La restructuration de l’islam en France fait aussi partie des ambitions d'Emmanuel Macron. « Il faut enfin bâtir un islam des Lumières. (…) Il faut aider l’islam se structurer pour qu’il soit un partenaire de notre République » a-t-il déclaré. Le président souhaite ainsi réduire les influences étrangères venues notamment de Turquie et du Maghreb et ainsi « libérer l’Islam en France ». Il a confirmé la fin prochaine du système de détachement des imams.

Quant à la formation des imams, « nous allons nous-mêmes former nos imams en France. L'islam consulaire nourrit des rivalités, des dysfonctionnements, mais surtout il continue de faire porter ce surmoi post-colonial que j'évoquais par ailleurs avec énormément d'ambiguïtés. Et il ne permet pas à la structuration de cette religion dans notre pays d'avancer comme il faut ». Avec quels moyens ? La question reste entière.

« Je ne pense pas qu'il faille une forme d'islam gallican. Mais il nous faut aider cette religion dans notre pays à se structurer pour être un partenaire de la République pour ce qui est des affaires que nous avons en partage », a-t-il déclaré. Il s'est dit favorable à la départementalisation du culte musulman, une réforme en cours pilotée par le CFCM. Une instance sur laquelle s'exerce désormais une « immense pression » en vertu de « l'immense responsabilité » qu'elle doit assumer, « parce que nous n’avons pas le droit d’échouer ».

Pression sur le CFCM, soutien affiché à la FIF

L'instance est notamment chargée de labelliser des formations d'imams, de certifier des imams et d'élaborer une charte à laquelle les cadres religieux devraient adhérer sous peine de révocation. Une tâche bien difficile qu'elle doit tenter de mener à bien d'ici au début de l'année 2021, sans plus de moyens.

C'est toute autre chose pour la Fondation de l'islam de France, qui sort renforcée par la stratégie gouvernementale. Le président a ainsi annoncé le soutien de l’Etat aux initiatives « en matière de culture, d'histoire et de sciences » prises par la FIF « à hauteur de 10 millions d'euros ».

Parce qu'il faut favoriser « une meilleure compréhension de l'islam » en France, Emmanuel Macron a aussi annoncé la création d'« un institut scientifique d'islamologie » et « des postes supplémentaires dans l'enseignement supérieur » afin de développer « des études islamiques de haut niveau à l'université ».

La revalorisation de l'enseignement de l'arabe est aussi importante.

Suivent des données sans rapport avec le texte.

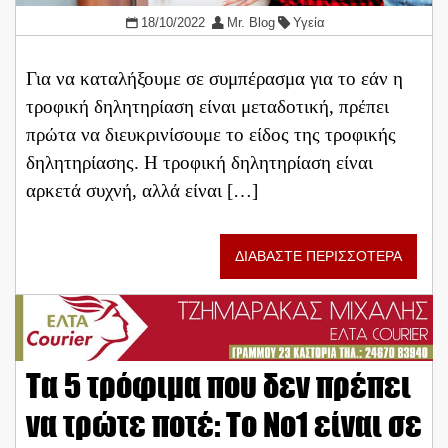
18/10/2022
Mr. Blog
Υγεία
Για να καταλήξουμε σε συμπέρασμα για το εάν η
τροφική δηλητηρίαση είναι μεταδοτική, πρέπει
πρώτα να διευκρινίσουμε το είδος της τροφικής
δηλητηρίασης. Η τροφική δηλητηρίαση είναι
αρκετά συχνή, αλλά είναι […]
ΔΙΑΒΑΣΤΕ ΠΕΡΙΣΣΟΤΕΡΑ
Τα 5 τρόφιμα που δεν πρέπει
να τρώτε ποτέ: Το Νο1 είναι σε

Si la fin des enseignements de langue et de culture d’origine (ELCO) est bien confirmée, il est une certitude : « Il nous faut davantage enseigner la langue arabe ». « Ne déléguons pas notre enseignement », a-t-il assuré. L'arabe, comme d'autres langues, est « la richesse même de nos enfants et de leur famille. Nous devons savoir dans notre République à la fois les reconnaître mais aussi les exalter, les faire vivre dans le cadre républicain, de manière extraordinairement décomplexée, simplement de manière encore conforme à nos principes, mais en reconnaissant notre richesse ».

Avec sa stratégie, Emmanuel Macron veut avant tout voir émerger un « réveil républicain » afin de lutter contre toute « aventure séparatiste » comme il l'avait qualifié dans son discours hommage aux 150 ans de la République..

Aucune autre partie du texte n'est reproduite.